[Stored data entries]
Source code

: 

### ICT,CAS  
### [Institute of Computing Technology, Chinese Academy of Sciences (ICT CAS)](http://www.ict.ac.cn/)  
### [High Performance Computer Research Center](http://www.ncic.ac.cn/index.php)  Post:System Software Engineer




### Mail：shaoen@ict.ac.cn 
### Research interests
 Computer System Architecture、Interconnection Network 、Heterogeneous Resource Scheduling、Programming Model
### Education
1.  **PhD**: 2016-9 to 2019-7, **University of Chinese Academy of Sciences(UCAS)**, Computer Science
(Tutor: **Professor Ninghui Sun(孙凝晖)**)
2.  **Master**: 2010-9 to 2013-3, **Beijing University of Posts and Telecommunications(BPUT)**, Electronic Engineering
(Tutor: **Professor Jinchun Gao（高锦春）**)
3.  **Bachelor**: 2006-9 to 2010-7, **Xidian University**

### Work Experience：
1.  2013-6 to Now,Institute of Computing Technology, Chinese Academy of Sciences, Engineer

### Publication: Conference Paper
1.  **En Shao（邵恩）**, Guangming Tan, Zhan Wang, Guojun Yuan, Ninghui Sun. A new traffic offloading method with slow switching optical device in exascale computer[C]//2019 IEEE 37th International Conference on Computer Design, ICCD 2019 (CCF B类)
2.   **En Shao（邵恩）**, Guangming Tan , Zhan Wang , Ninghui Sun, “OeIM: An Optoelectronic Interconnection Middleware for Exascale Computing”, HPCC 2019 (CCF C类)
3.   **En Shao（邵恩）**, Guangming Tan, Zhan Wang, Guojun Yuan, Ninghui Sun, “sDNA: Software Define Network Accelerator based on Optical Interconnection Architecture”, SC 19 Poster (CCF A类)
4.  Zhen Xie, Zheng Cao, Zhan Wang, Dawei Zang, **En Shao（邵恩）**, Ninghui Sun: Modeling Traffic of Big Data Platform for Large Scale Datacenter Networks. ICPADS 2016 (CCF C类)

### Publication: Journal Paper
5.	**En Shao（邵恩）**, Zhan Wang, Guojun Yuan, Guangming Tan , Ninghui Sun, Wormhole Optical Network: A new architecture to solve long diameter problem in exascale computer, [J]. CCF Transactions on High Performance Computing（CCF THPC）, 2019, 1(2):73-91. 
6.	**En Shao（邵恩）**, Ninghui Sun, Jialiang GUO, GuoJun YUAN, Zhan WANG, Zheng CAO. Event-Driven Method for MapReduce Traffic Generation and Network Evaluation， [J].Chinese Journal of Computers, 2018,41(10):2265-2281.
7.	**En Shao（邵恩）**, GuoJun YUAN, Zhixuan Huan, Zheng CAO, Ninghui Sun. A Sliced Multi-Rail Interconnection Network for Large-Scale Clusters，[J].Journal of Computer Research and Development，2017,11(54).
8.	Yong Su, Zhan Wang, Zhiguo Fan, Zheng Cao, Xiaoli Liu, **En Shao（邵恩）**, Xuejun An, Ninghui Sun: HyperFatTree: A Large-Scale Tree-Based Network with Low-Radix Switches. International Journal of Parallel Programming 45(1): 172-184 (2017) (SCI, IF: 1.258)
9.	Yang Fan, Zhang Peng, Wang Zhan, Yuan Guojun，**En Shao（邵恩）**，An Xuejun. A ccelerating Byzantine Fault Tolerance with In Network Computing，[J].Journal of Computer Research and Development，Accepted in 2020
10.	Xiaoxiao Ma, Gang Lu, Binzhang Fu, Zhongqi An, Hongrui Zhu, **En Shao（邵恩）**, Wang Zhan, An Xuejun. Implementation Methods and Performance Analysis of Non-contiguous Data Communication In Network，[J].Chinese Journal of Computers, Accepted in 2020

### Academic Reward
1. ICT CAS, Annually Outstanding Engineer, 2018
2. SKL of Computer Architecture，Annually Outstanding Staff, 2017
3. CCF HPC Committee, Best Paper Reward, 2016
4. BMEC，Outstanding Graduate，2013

Your task
From the entries above, extract only the lines running from the one containing "THPC）, 2019, 1(2):73-91." through the one containing "(SCI, IF: 1.258)", inclusive.

Exercise answer
5.	**En Shao（邵恩）**, Zhan Wang, Guojun Yuan, Guangming Tan , Ninghui Sun, Wormhole Optical Network: A new architecture to solve long diameter problem in exascale computer, [J]. CCF Transactions on High Performance Computing（CCF THPC）, 2019, 1(2):73-91. 
6.	**En Shao（邵恩）**, Ninghui Sun, Jialiang GUO, GuoJun YUAN, Zhan WANG, Zheng CAO. Event-Driven Method for MapReduce Traffic Generation and Network Evaluation， [J].Chinese Journal of Computers, 2018,41(10):2265-2281.
7.	**En Shao（邵恩）**, GuoJun YUAN, Zhixuan Huan, Zheng CAO, Ninghui Sun. A Sliced Multi-Rail Interconnection Network for Large-Scale Clusters，[J].Journal of Computer Research and Development，2017,11(54).
8.	Yong Su, Zhan Wang, Zhiguo Fan, Zheng Cao, Xiaoli Liu, **En Shao（邵恩）**, Xuejun An, Ninghui Sun: HyperFatTree: A Large-Scale Tree-Based Network with Low-Radix Switches. International Journal of Parallel Programming 45(1): 172-184 (2017) (SCI, IF: 1.258)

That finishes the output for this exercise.